-------- Entries supplied

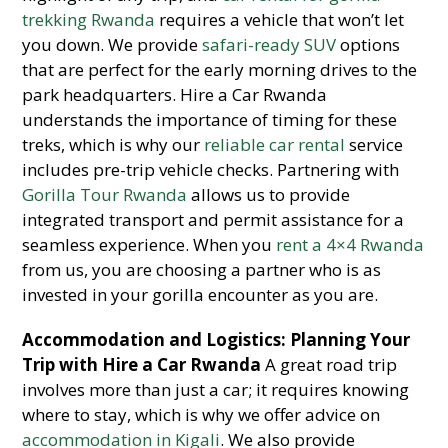
trekking Rwanda
requires a vehicle that won’t let
you down. We provide
safari-ready SUV
options
that are perfect for the early morning drives to the
park headquarters. Hire a Car Rwanda
understands the importance of timing for these
treks, which is why our
reliable car rental
service
includes pre-trip vehicle checks. Partnering with
Gorilla Tour Rwanda
allows us to provide
integrated transport and permit assistance for a
seamless experience. When you
rent a 4×4 Rwanda
from us, you are choosing a partner who is as
invested in your gorilla encounter as you are.
Accommodation and Logistics: Planning Your
Trip with Hire a Car Rwanda
A great road trip
involves more than just a car; it requires knowing
where to stay, which is why we offer advice on
accommodation in Kigali
. We also provide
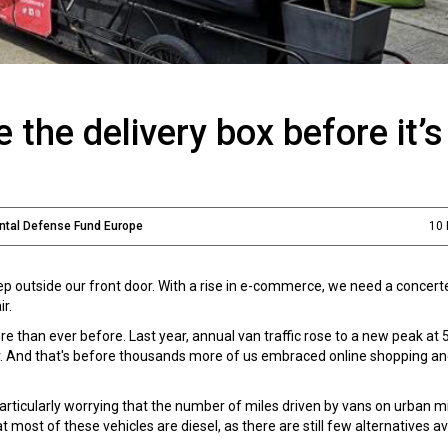
 the delivery box before it’s
ental Defense Fund Europe
10
p outside our front door. With a rise in e-commerce, we need a concert
r.
re than ever before. Last year, annual van traffic rose to a new peak at 
lier. And that's before thousands more of us embraced online shopping 
's particularly worrying that the number of miles driven by vans on urban m
ost of these vehicles are diesel, as there are still few alternatives av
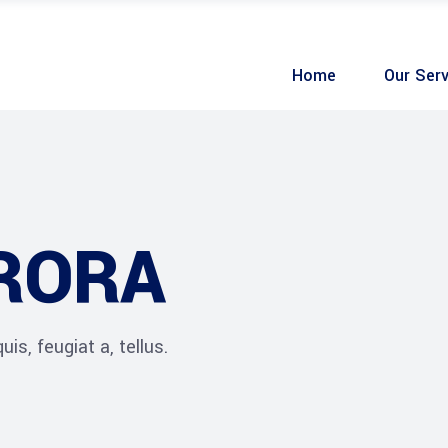
Home
Our Serv
URORA
is, feugiat a, tellus.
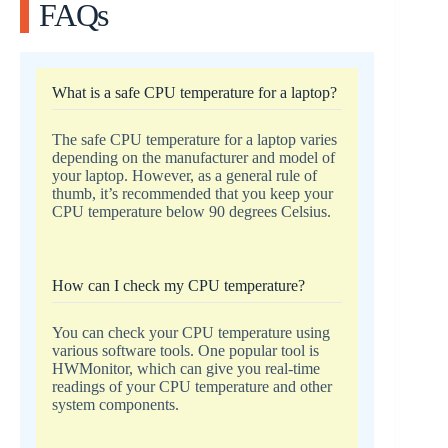
FAQs
What is a safe CPU temperature for a laptop?
The safe CPU temperature for a laptop varies
depending on the manufacturer and model of
your laptop. However, as a general rule of
thumb, it’s recommended that you keep your
CPU temperature below 90 degrees Celsius.
How can I check my CPU temperature?
You can check your CPU temperature using
various software tools. One popular tool is
HWMonitor, which can give you real-time
readings of your CPU temperature and other
system components.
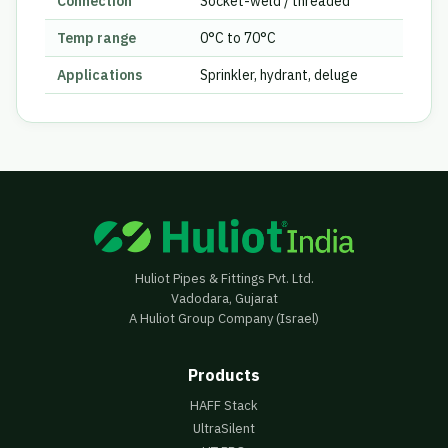
Connection
Socket-weld / threaded
Temp range
0°C to 70°C
Applications
Sprinkler, hydrant, deluge
Huliot Pipes & Fittings Pvt. Ltd.
Vadodara, Gujarat
A Huliot Group Company (Israel)
Products
HAFF Stack
UltraSilent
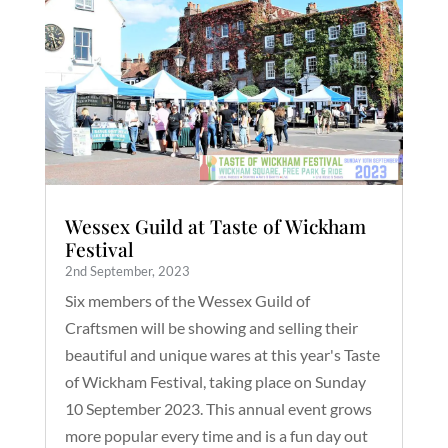
Wessex Guild at Taste of Wickham
Festival
2nd September, 2023
Six members of the Wessex Guild of
Craftsmen will be showing and selling their
beautiful and unique wares at this year's Taste
of Wickham Festival, taking place on Sunday
10 September 2023. This annual event grows
more popular every time and is a fun day out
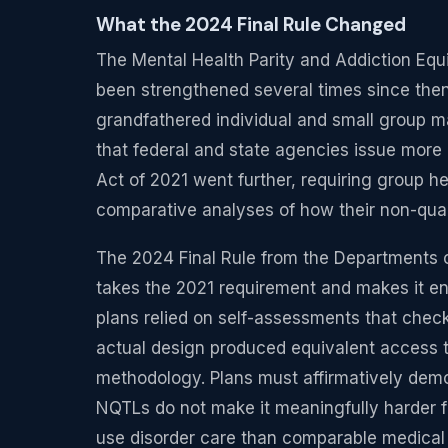
What the 2024 Final Rule Changed
The Mental Health Parity and Addiction Equi
been strengthened several times since then
grandfathered individual and small group m
that federal and state agencies issue more
Act of 2021 went further, requiring group h
comparative analyses of how their non-quant
The 2024 Final Rule from the Departments 
takes the 2021 requirement and makes it enf
plans relied on self-assessments that chec
actual design produced equivalent access to
methodology. Plans must affirmatively demon
NQTLs do not make it meaningfully harder 
use disorder care than comparable medical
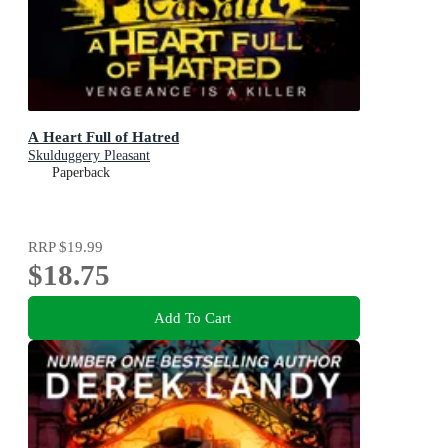
A Heart Full of Hatred
Skulduggery Pleasant
Paperback
RRP
$19.99
$18.75
Add To Cart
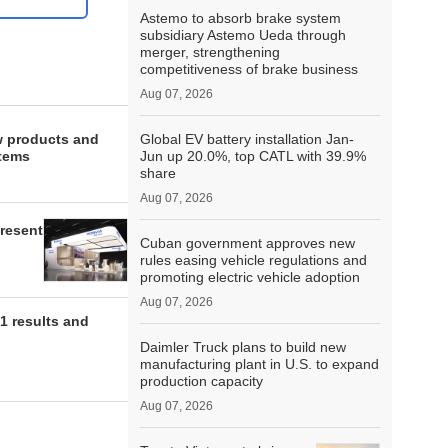
Astemo to absorb brake system
subsidiary Astemo Ueda through
merger, strengthening
competitiveness of brake business
Aug 07, 2026
w products and
Global EV battery installation Jan-
stems
Jun up 20.0%, top CATL with 39.9%
share
Aug 07, 2026
present
Cuban government approves new
rules easing vehicle regulations and
promoting electric vehicle adoption
Aug 07, 2026
1 results and
Daimler Truck plans to build new
manufacturing plant in U.S. to expand
production capacity
Aug 07, 2026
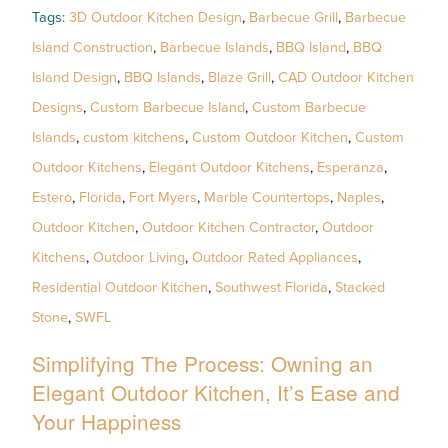
Tags:
3D Outdoor Kitchen Design
,
Barbecue Grill
,
Barbecue
Island Construction
,
Barbecue Islands
,
BBQ Island
,
BBQ
Island Design
,
BBQ Islands
,
Blaze Grill
,
CAD Outdoor Kitchen
Designs
,
Custom Barbecue Island
,
Custom Barbecue
Islands
,
custom kitchens
,
Custom Outdoor Kitchen
,
Custom
Outdoor Kitchens
,
Elegant Outdoor Kitchens
,
Esperanza
,
Estero
,
Florida
,
Fort Myers
,
Marble Countertops
,
Naples
,
Outdoor Kitchen
,
Outdoor Kitchen Contractor
,
Outdoor
Kitchens
,
Outdoor Living
,
Outdoor Rated Appliances
,
Residential Outdoor Kitchen
,
Southwest Florida
,
Stacked
Stone
,
SWFL
Simplifying The Process: Owning an
Elegant Outdoor Kitchen, It’s Ease and
Your Happiness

----------------

◆ **Task statement**
Copy each line from the entries above that has the word "more" in it.

◆ **Output of the exercise**
involves more than just a car; it requires knowing
lier. And that's before thousands more of us embraced online shopping 
more popular every time and is a fun day out
that federal and state agencies issue more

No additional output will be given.